Brezilya rüyasının sonu
Bolsonaro'nun zaferi, Jornal de Negócios'a göre büyük Brezilya barışının sonu anlamına geliyor:
“Faşist aşırıcı tavrıyla Bolsonaro, bugüne kadar hükümet eden işçi partisi PT'ye ve ülkedeki güvenlik zaafına verilmiş radikal bir yanıt özelliği taşıyor. Onun kazandığı zaferle Brezilya rüyası kendi içinde çökmüş oluyor: Yaşama sevinci, samba ve kramponlara dayalı bu geleceğin yükselen yıldızı, artık ayaklarına ağırlık bağlandığının farkında. Bolsonaro'nun zaferi, eski cumhurbaşkanlarından Lula da Silva'nın gücünün dorukta olduğu yıllarda seçkinler sınıfıyla ülkenin dışlanan kesimi arasında kurup geliştirdiği büyük Brezilya barışının sonu anlamına geliyor ... Ancak yolsuzluk ve rüşvet skandalları PT'yi sarstı ve böylece ulusal uzlaşı ve refah içinde bir gelecek rüyasını yerle bir etti.”

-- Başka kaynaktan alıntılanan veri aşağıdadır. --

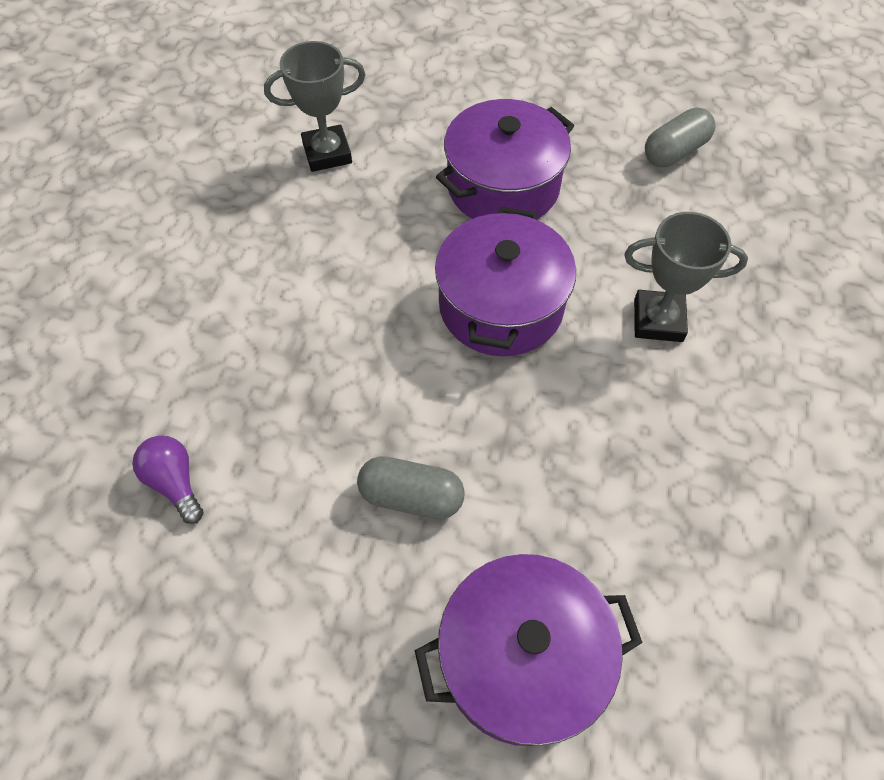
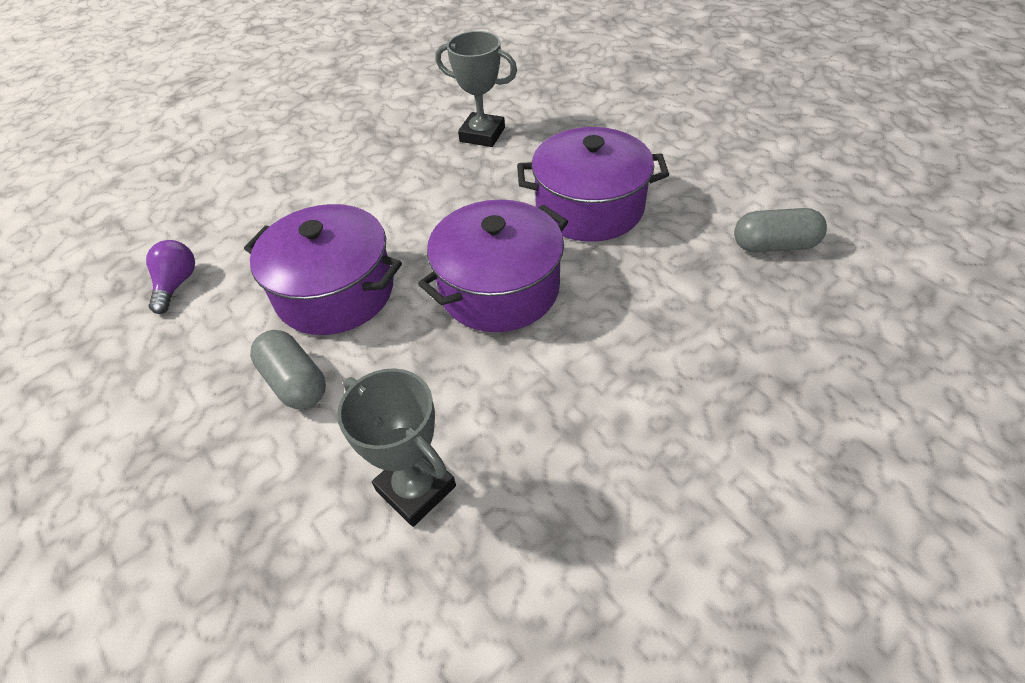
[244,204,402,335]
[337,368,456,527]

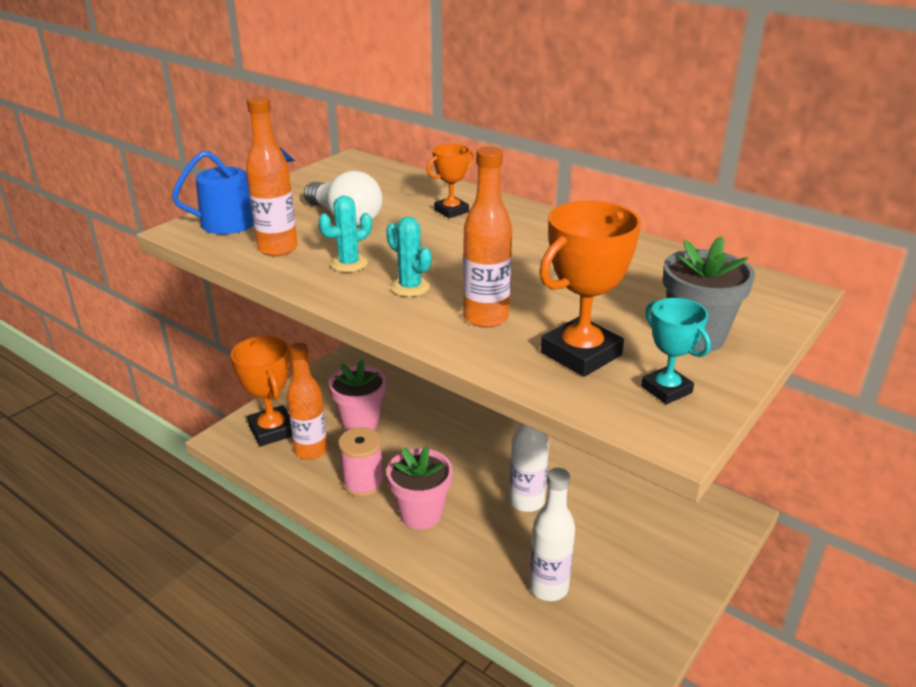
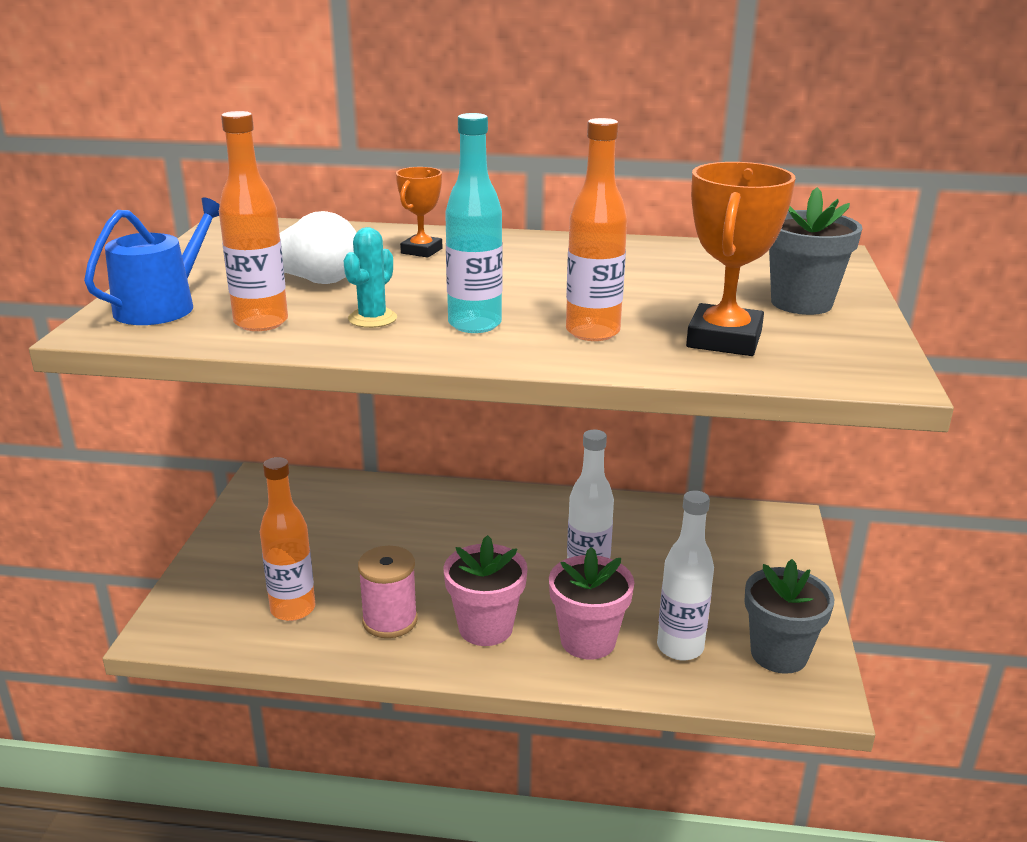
[231,336,292,446] (first image)
[549,547,634,659]
[445,113,503,333]
[641,298,711,404] (first image)
[745,559,834,674]

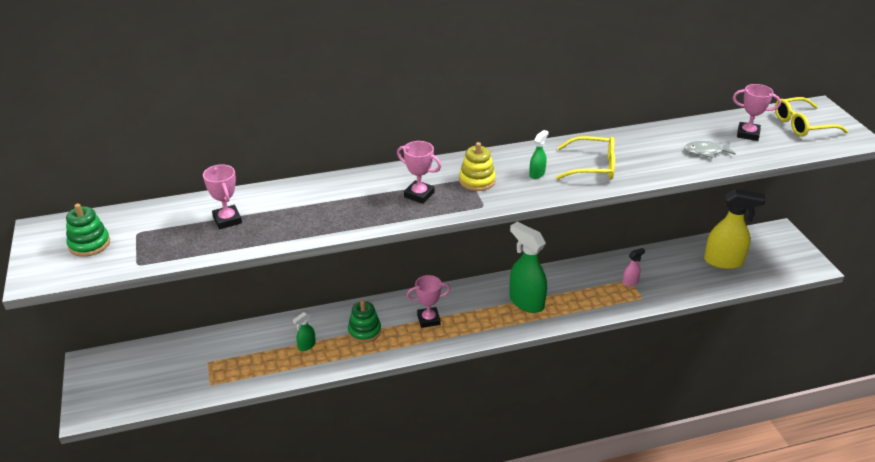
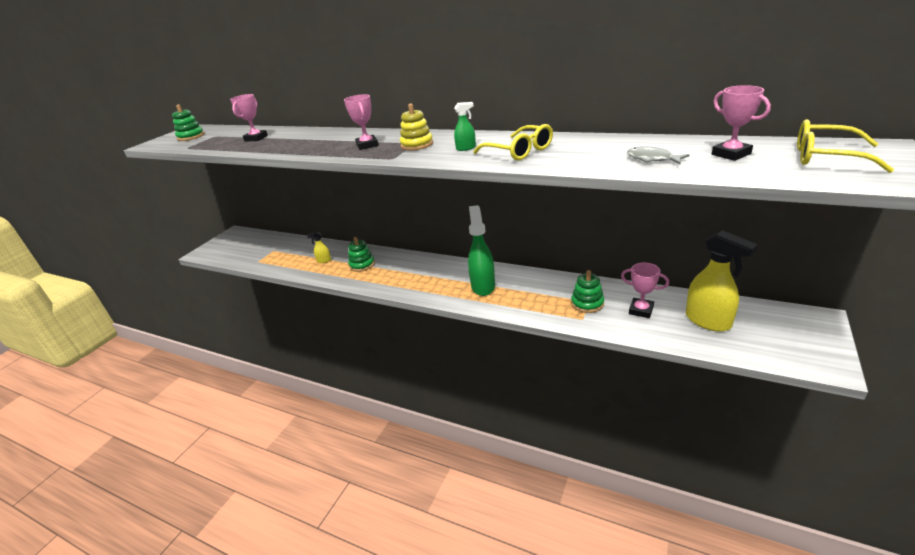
[307,232,331,263]
[621,263,669,318]
[571,270,604,313]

Güney Amerika'da sağ yükselişte
El Periódico de Catalunya'ya göre, Güney Amerika'nın sağa kayışı büyük ölçüde sol hükümetlerin neden olduğu hayal kırıklığıyla ilişkili:
“Güney Amerika'daki bu dev ülkenin seçmeni, ideolojik olarak Trump'a çok yakın bir adama teslim olmak için son ahlaki tereddütlerini bir kenara bıraktı ve bütün gelenekleri yıktı. Sebastián Piñera'nın Şili'de, Iván Duque'nun Kolombiya'da seçilmesinin ardından şimdi de Bolsonaro'nun zaferi Güney Amerika'da siyasi bir dönüşümü haber veriyor. Güçsüzleşen sol kendi hatalarının, muhalefetteyken eleştirdiği kötü alışkanlıklara kendisinin de alışmasının kurbanı oldu. ... Seçim sonuçları Bolsonaro'ya desteği gösterirken bir taraftan da son otuz yılın siyasi seçkinleriyle bir hesaplaşmaya işaret ediyor.”